Subsequently, the Ministers are invited to reflect on the following options:

  • a) 
    To implement a review mechanism for the year 2031 at Union level, where the Commission would review, based on pre-established criteria (e.g. market functioning, competition, effects divergence of rule on cross-border trade), the market conditions in [2028] and, where

    appropriate, would adopt a decision to postpone the the obligation for zero-level crossborder tariffs for hydrogen networks.

  • b) 
    To postpone the obligation for zero-level cross-border tariffs for hydrogen networks until year [X].
  • c) 
    To replace obligation of zero-level cross-border tariffs as of 1 January 2031 by a joint decision on cross-border tariffs by the national regulatory authorities, with a final ACER decision in case of disagreement.

II. Tariff discounts for renewable and low-carbon gases in the natural gas system

The Commission proposal contains various tariff discounts whose main objective is to encourage the uptake and cross-border trade of renewable and low-carbon gases (Article 16 of the

Regulation 1 ). Some Member States argued that renewable gases should be prioritized. Others expressed worries that the tariff discounts are not a suitable tool how to increase uptake of these gases and about the loss of revenues for the regulated gas TSOs and, thus, potential increase of price of fossil gas for final customers.

In this regard, the Ministers are invited to reflect on the following options:

  • a) 
    To differentiate between renewable and low-carbon gases discounts, i.e. different level of discounts for renewable and low-carbon gases.
  • b) 
    Not to implement tariff discounts at all interconnection points, including entry points from and exit points to third countries, while Member States shall implement discounts at entry points from renewable and low carbon production facilities and at entry points from and exit points to storage facilities.
  • c) 
    Not to implement mandatory discounts for renewable and low-carbon gases, i.e. full tariff to be paid to transport renewable and low-carbon gases.

1 Under Article 16 of the Regulation, 75% tariff discount is to be implemented at entry points from production facilities of renewable and low-carbon

gases and 75% discount from transmission tariffs to and from gas storages in the natural gas system. 100% tariff discount is to be implemented at all interconnection points for renewable and low-carbon gases in the natural gas system.

  • 3. 
    Blending

The Regulation obliges the TSOs to accept blending of hydrogen up to 5% at interconnection points between EU MSs from 1 October 2025 (Article 20 of the Regulation).
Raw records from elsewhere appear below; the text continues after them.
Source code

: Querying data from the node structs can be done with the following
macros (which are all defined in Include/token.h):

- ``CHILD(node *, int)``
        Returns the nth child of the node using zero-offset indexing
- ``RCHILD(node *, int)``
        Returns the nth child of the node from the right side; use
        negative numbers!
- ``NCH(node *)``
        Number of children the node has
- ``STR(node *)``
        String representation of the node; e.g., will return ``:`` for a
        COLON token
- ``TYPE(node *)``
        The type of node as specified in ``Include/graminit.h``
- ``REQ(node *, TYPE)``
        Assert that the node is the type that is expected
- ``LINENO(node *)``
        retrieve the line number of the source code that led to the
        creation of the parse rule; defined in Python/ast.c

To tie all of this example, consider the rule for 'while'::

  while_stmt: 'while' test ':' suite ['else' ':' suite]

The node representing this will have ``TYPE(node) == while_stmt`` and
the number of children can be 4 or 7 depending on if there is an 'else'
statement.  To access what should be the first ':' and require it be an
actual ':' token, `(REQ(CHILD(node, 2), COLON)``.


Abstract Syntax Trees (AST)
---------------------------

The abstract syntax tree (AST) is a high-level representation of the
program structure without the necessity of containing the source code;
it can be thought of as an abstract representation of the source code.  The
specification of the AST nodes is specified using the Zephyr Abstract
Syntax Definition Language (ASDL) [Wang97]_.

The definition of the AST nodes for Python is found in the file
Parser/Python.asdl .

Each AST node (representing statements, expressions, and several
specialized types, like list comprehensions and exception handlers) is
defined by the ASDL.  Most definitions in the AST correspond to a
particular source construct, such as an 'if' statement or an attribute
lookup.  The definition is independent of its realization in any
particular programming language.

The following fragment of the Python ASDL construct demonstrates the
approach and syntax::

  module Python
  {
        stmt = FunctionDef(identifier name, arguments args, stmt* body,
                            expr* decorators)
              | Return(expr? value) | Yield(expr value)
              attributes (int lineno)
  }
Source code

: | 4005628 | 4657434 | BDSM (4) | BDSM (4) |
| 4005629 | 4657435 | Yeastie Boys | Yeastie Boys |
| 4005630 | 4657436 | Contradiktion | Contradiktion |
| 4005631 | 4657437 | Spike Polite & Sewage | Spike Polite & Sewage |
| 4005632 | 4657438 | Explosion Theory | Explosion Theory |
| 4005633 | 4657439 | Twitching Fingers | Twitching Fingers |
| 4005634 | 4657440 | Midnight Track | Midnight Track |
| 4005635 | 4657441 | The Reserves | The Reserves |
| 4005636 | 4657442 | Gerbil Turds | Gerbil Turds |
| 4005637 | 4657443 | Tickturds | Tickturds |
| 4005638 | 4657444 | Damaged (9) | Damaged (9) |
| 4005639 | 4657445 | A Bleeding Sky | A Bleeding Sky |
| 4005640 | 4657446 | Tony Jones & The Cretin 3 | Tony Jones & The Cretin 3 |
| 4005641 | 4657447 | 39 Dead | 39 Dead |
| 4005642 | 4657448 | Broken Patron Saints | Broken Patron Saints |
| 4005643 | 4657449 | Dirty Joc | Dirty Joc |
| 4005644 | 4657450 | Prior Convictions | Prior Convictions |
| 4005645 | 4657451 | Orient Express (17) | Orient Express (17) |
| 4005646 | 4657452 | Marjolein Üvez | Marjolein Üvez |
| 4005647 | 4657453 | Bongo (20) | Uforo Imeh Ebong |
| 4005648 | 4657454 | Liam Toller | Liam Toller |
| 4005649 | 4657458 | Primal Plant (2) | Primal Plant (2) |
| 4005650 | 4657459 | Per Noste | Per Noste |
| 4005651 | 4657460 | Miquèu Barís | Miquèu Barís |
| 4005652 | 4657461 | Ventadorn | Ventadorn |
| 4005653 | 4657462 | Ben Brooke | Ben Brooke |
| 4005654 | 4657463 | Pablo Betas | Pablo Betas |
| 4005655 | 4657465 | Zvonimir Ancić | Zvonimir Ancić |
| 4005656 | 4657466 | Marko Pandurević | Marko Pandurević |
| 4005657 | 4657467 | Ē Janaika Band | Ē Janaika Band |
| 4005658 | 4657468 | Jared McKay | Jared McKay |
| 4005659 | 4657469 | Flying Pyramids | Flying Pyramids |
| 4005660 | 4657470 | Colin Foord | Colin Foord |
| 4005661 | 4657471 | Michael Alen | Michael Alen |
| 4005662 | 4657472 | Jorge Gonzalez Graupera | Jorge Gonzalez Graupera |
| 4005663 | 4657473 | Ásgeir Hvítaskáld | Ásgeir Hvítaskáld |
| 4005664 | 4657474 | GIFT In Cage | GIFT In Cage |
In case differences in blending practices lead to cross-border flows restrictions, the process of cross-border coordination on gas quality (Article 19 of the Regulation) applies. Some Member States do not wish to blend hydrogen in their domestic natural gas networks and would prefer the transport and use ofpure hydrogen. Others would prefer to postpone the date of the implementation and decrease the maximum blending level to avoid high costs and limit possible risks.

Therefore, the Ministers are invited to reflect on the following options:

  • a) 
    To change the maximum blending level at interconnection points to [X] %.
  • b) 
    To postpone the implementation of the maximum blending level at interconnection points to 1 October [X].
  • c) 
    Not to set a harmonized maximum blending level, i.e. leaving adjacent Member States and

    TSOs to agree bilaterally on maximum blending levels at interconnection points.